Sierra Leone is one of the poorest countries in the world, with one of the highest maternal and child mortality rates. The country has been shattered from 1991 to 2002 by a dreadful civil war and soon after, just when the country was trying to recover from the trauma of the war, by a widespread ebola epidemic which has costed almost 4000 lives. Many of these lives were those of highly committed - and largely uncelebrated - Sierra Leonean health care workers which fought until the end to try to contain the epidemic and sacrificed themselves providing care to the sick ones. Today the country has a health workforce (doctors, nurses, midwives) of 1.4 per 1000 population, compared to the most recent sustainable development goals threshold of 4.5.
But why do I say this? Not actually to introduce my post with the “classic” list of sorrowful datas that are often used to count introduce the discourse about African countries, but rather to highlight the tremendous challenges and the remarkable successes that these countries registered in recent years. Indeed, if we manage to keep calm in front of absolute numbers, which still mark an unbearable distance from those of western countries, and we analyze the situation from an historical perspective, we can see that from 2000 to 2017 the maternal mortality rate in Sierra Leone has more than halved, passing from 2.480 to 1.120 cases/year; and this improvement is made even more remarkable in the light of the historical facts depicted above.
I have spent my last 9 months working as a doctor in Sierra Leone with Doctors without Borders (MSF). Due to my position of “Outreach doctor”, I had the opportunity to work inside the facilities of the Sierra Leonean Health System and work side by side with local primary care workers, namely Community Health Officers and Nurses. Even though sometimes faced with the shortcomings of the local Health System (from the regular supply of essential drugs, to the lack of referral systems or qualified specialists, just to mention few examples) I was amazed and surprised by the resilience of their Primary Health Care strategy and, more specifically, by the comprehensiveness of their inter-professional approach.
At least two fundamental factors drove many African countries toward an inter-professional approach to primary care:
lack of doctors, all over the continent (WHO forecasts that the shortage will further worsen between 2013 and 2030)
An extremely wide and sparse territory, with more than 58% of the population still living in rural settings in Sierra Leone.

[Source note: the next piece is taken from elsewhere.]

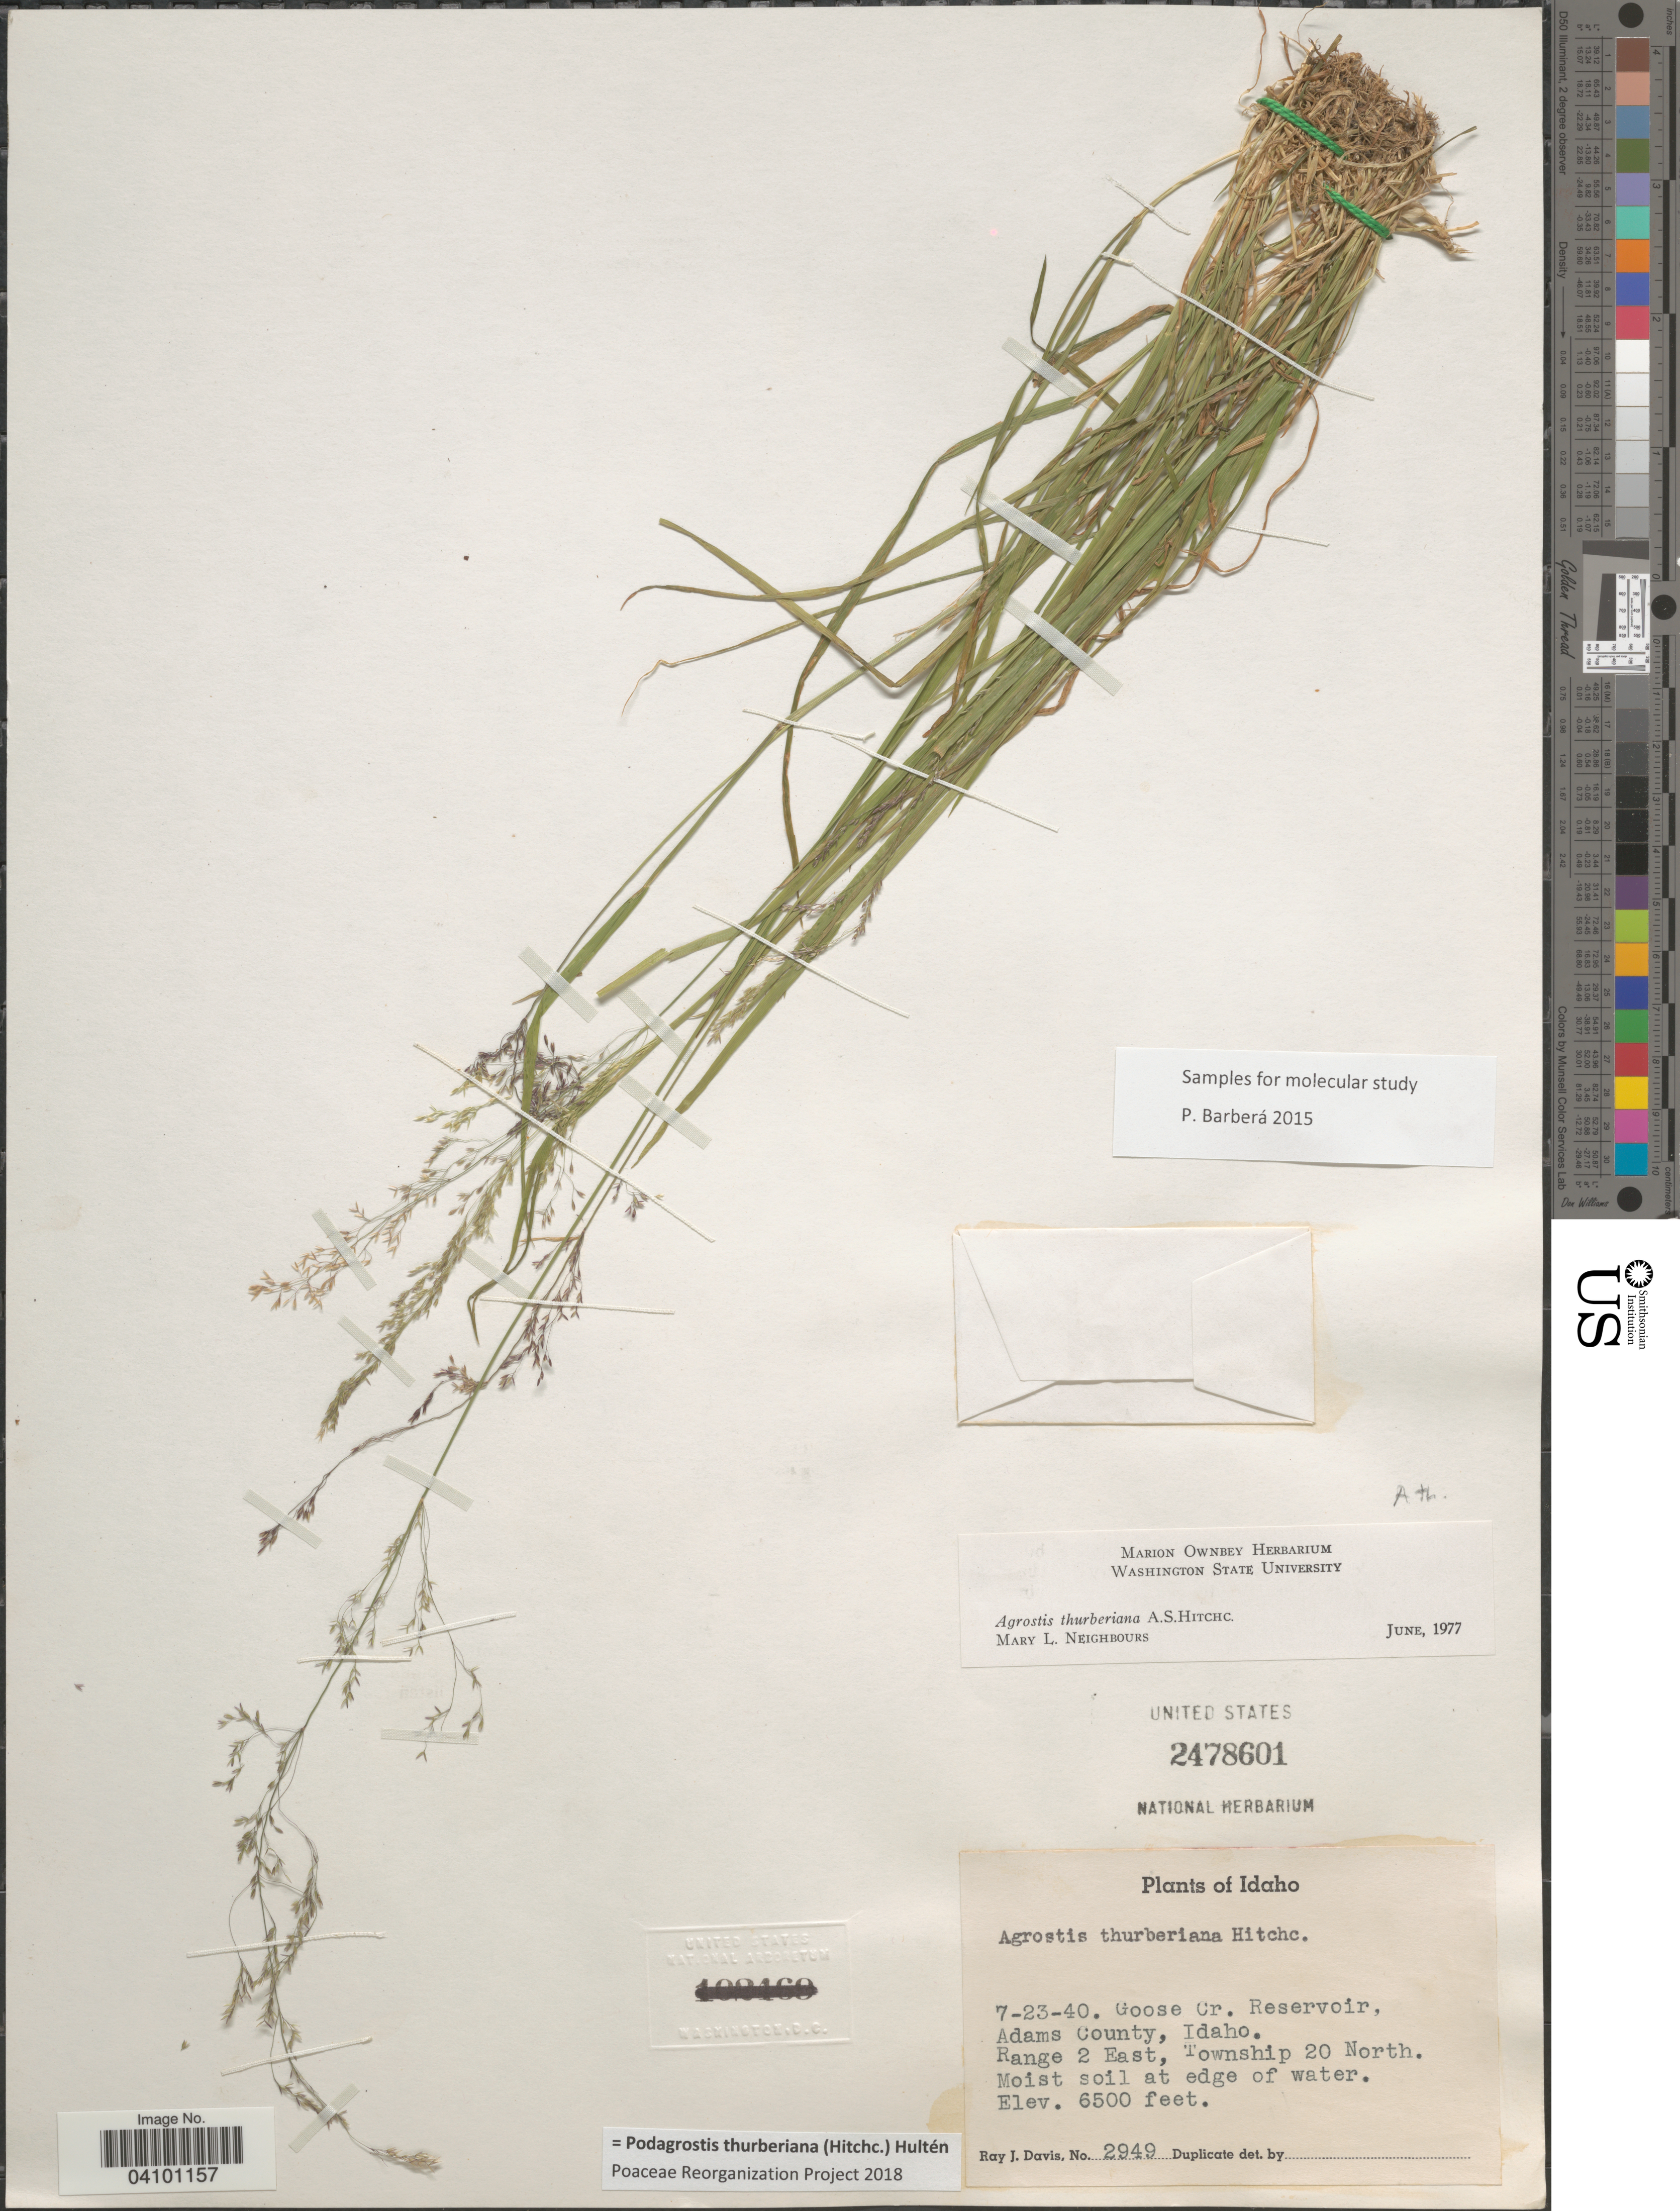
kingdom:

To answer these challenges (and more), African countries like Sierra Leone developed innovative health professionals that are today the backbone of the Primary care System. One of them, and perhaps the most important one, are the Community health officers (CHO). The CHO is a qualified health professional that has completed a three-years academic course and is proficient in the clinical diagnosis and care of common conditions, from infectious diseases to pediatric care, maternal care and so on. In the three Community Health Centers I was working with, MSF provided an extra health professional, the so-called “health promoter” (HP) which is a person with communicational skills in charge of delivering health education on common topics, like nutrition, hygiene measures, sexual and reproductive health etc. The main objective of the health promoter is to fill the communication gap that is frequently present between the clinician and the user, especially in a resource-deprived contexts where professionals frequently lack time for health education. Last but not least, the Community Health Workers (CHW). The CHW is a person without a medical background, frequently a community leader, which lives inside the community or in the surrounding areas and act as a “sentinel” for the health system and report to the attention of the nearest Center all those cases susceptible to be seen be a qualified health professionals. In countries like Sierra Leone, where access to health care facilities is limited, CHWs are also demanded to provide first line treatment for very common and deadly conditions like malaria, pneumonia and diarrhea. The impact of this last professional has been more deeply studied than the former two, and evidence suggests that its importance in reducing childhood mortality in developing countries has been remarkable.
This background information is relevant to understand how African countries developed original approaches which putted inter-professional collaboration and task shifting at the core of a resilient Primary Health Care strategy, able to face the many shortages which chronically affects African countries.
To foster dialogue, I think that these question are relevant for the European context today:
what lessons can we learn from the African experience?
Do we have all the competencies (and the respective professionals) needed to deliver equitable, accessible and quality PHC?